We’ve enjoyed some incredible benefits of having a society and political system that supported a relatively stable dollar. Even with massive devaluation and theft from inflation, the dollar has historically been a refuge during times of international crisis. That won’t always be the case, though.
In a previous email I sent to you, I cited a JP Morgan study that found world reserve currency status lasts between 80-100 years; meaning that the U.S. Dollar is approaching its historical expiration date somewhere between 2024-2054, if the past 400 years of monetary history holds up. A failed or contested election will likely accelerate this timeline.
I received a response to that email, from a dismissive accountant who condescendingly asked where would international investors seek refuge. The same place they always do, and even more so with the dollar under duress: GOLD. We’ve also seen a lot of diversification into cryptocurrency.

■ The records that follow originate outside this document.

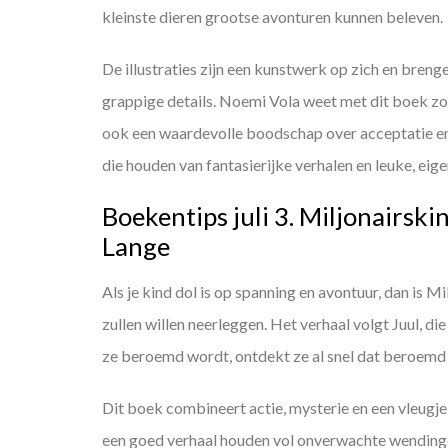
kleinste dieren grootse avonturen kunnen beleven.
De illustraties zijn een kunstwerk op zich en breng
grappige details. Noemi Vola weet met dit boek zow
ook een waardevolle boodschap over acceptatie en 
die houden van fantasierijke verhalen en leuke, eig
Boekentips juli 3. Miljonairski
Lange
Als je kind dol is op spanning en avontuur, dan is 
zullen willen neerleggen. Het verhaal volgt Juul, d
ze beroemd wordt, ontdekt ze al snel dat beroemd z
Dit boek combineert actie, mysterie en een vleugje
een goed verhaal houden vol onverwachte wendingen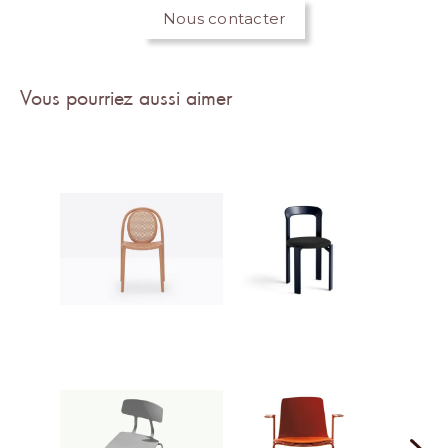
Nous contacter
Vous pourriez aussi aimer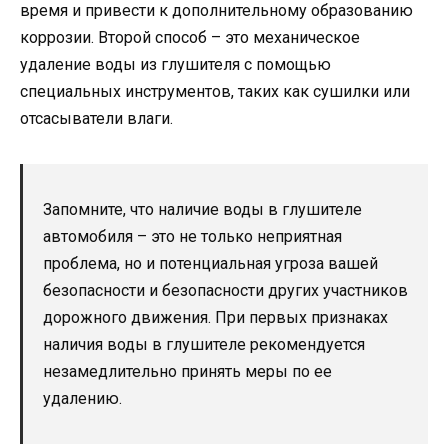
время и привести к дополнительному образованию
коррозии. Второй способ – это механическое
удаление воды из глушителя с помощью
специальных инструментов, таких как сушилки или
отсасыватели влаги.
Запомните, что наличие воды в глушителе
автомобиля – это не только неприятная
проблема, но и потенциальная угроза вашей
безопасности и безопасности других участников
дорожного движения. При первых признаках
наличия воды в глушителе рекомендуется
незамедлительно принять меры по ее
удалению.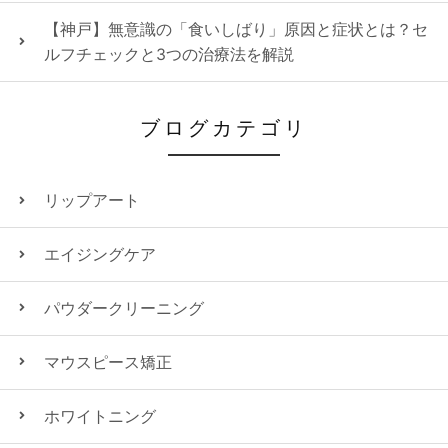
【神戸】無意識の「食いしばり」原因と症状とは？セ
ルフチェックと3つの治療法を解説
ブログカテゴリ
リップアート
エイジングケア
パウダークリーニング
マウスピース矯正
ホワイトニング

Globalists have wanted a global currency for decades — this likely becomes their opportunity for the IMF to issue a stable global reserve currency. Even if there’s not a viable alternative right now, the world’s a big place — given weeks or months, international investors can find places to put money. But maybe there’s no good solution and no where to hide. The real risk in that case is that international investors are stuck because no one wants to accept the USD in these trades. What happens to the value of a currency no one wants?
So, it’s serious question time.
If international demand for the dollar does begin to erode as a result of political, social, and economic instability, are the string pullers on the Left and Right willing to risk monetary collapse over election results?
If U.S. markets crash and the dollar does start to lose value rapidly, how much longer will the Left push the unrest? How long would the Right be willing hang on?
This may be considered an outlier scenario, but it’s certainly one risk we’ll face over the next three to six months.